= Supplied passage =
Where It's Open Season
San Diego gears up for the U.S. Open
HOSTING an international sports event can reveal the best and worst aspects of a city. In San Diego’s case, city officials are gushing over the 2008 U.S. Open Championship golf tournament that unfolds on Torrey Pines’ South Golf Course June 12-15. After all, it brings some 200,000 people to the city’s municipal golf course, the likelihood of fully occupied hotels around town, an international spotlight, unparalleled publicity and plenty of revenue. Golfers also relish the promising upside: a refurbished municipal golf course that will rank second to none nationally, a chance to see the world’s best players tackle their favorite venue, and plenty of golf-related activities around town.
Yet golf-indifferent citizens may cringe over how this Major event means major traffic headaches, major crowds around town and major lines at local restaurants. The San Diego County Fair is opening one day later than usual, just to alleviate some of the anticipated road congestion the Open will cause. So who will benefit the most? Perhaps everyone.
Consider that last year’s Open—held at Oakmont Country Club near Pittsburgh—brought a quarter of a million people into the city over a week. “It was fabulous for all of the restaurants and hotels,” says Bob Ford, PGA head professional at Oakmont. “Commerce was thriving the whole time—all the golf courses in the area were packed big-time the entire week.”
Even nongolfers came to the Steel City just to catch a glimpse of Tiger Woods’ first competitive golf visit to western Pennsylvania. “He was in contention until the last putt, which made the whole week,” says Ford, who thinks Woods will be equally valuable to San Diego, particularly because he was the runaway winner yet again at this year’s Buick Invitational PGA Tour event held at Torrey Pines in January. “It’ll be the biggest golf event played in Southern California in a decade, because the attention the Open brings is in addition to the attention Tiger brings playing in a Major. It’s one thing to play in the Buick Invitational, but it’s quite another to play the U.S. Open. It’s a big deal.”
In fact, the Open attracts every big name in golf, plus many of America’s top amateurs. And because it’s such a huge event—most insiders consider it the most esteemed of golf’s four Majors—it also brings around plenty of celebrities. That will be particularly true this year, because of San Diego’s proximity to Hollywood. The most-publicized event is a June 14 star-studded gala being hosted by Jay Leno aboard the U.S.S. Midway—and benefiting the San Diego County Junior Golf Association. On June 7 at Torrey Pines, another huge fund-raiser will benefit the San Diego Sports Foundation and Pro Kids Golf Academy. Some of golf ’s largest equipment companies, including Carlsbad-based Callaway and TaylorMade, are also hosting celebrity-infused events throughout tournament week.

= Data shown =
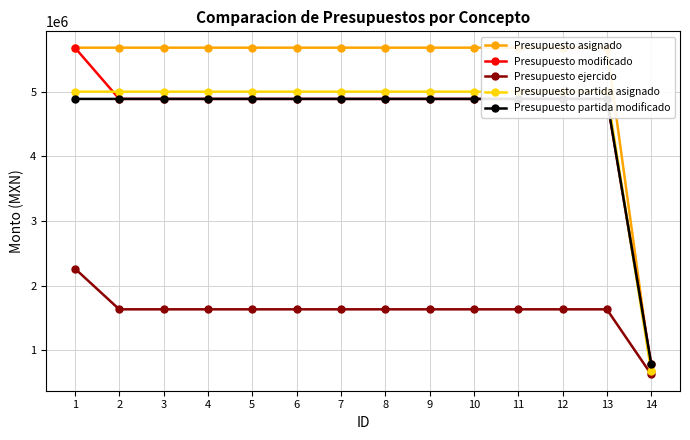

What is the spread (max minus min) of values at 9?

4044326.8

= Tasks to complete =
1) Answer these from the U.S. Open article:
(a) On which Torrey Pines course is the 2008 tournament played?
(b) Where was the previous year's Open held?
(c) Who is hosting the June 14 gala aboard the U.S.S. Midway?
2) Pick up the article on San Diego and the U.S. Open after its last sentence and carry it forward.
The data comes from a different source than the article on San Diego and the U.S. Open.

= Replies =
1)
(a) The South Golf Course.
(b) At Oakmont Country Club near Pittsburgh.
(c) Jay Leno.

2)
City officials are salivating over how much revenue the Open potentially lures—but they have little past basis to work with. “Previous destinations have not done a great job of tracking” the financial impact, says Dave Peckinpaugh, president and CEO of the San Diego Convention & Visitors Bureau. “For instance, Oakmont is a private club that is really outside of Pittsburgh, so the club handled everything last year. Thus, our Pittsburgh counterparts had a tough time getting data. We know the general attendance figures. The folks back there had nothing except rough estimates. They didn’t track [hotel] room blocks.”
The last municipal facility to host the Open was Bethpage State Park in Farmingdale, New York, roughly 35 miles outside of New York City, in 2002. Apparently, officials there never chased down Open impact statistics, either, citing the fact that the golf facility was too far from Manhattan to associate the event’s impact with hotel occupancy and restaurant business in the city.
“Ours is a unique Open, because it’s at a public municipal golf course within the city limits,” says Peckinpaugh. “We’re very confident it will have an enormous impact on our city, probably greater than the Super Bowl because of the length of the event. It’s a week-long initiative, with practice rounds starting early in the week.
“The mayor’s office and the San Diego Regional Economic Development Corporation, ourselves and the Convention Center Corporation have all been working jointly both on the marketing and trying to maximize returns we get for the city for this event. They have also been working on an economic impact study of the U.S. Open, so we will have specific San Diego–based numbers coming out of the Open. Hopefully, we’ll do it better than our predecessors.” City officials will entertain potentially large-group clients during Open week, as well.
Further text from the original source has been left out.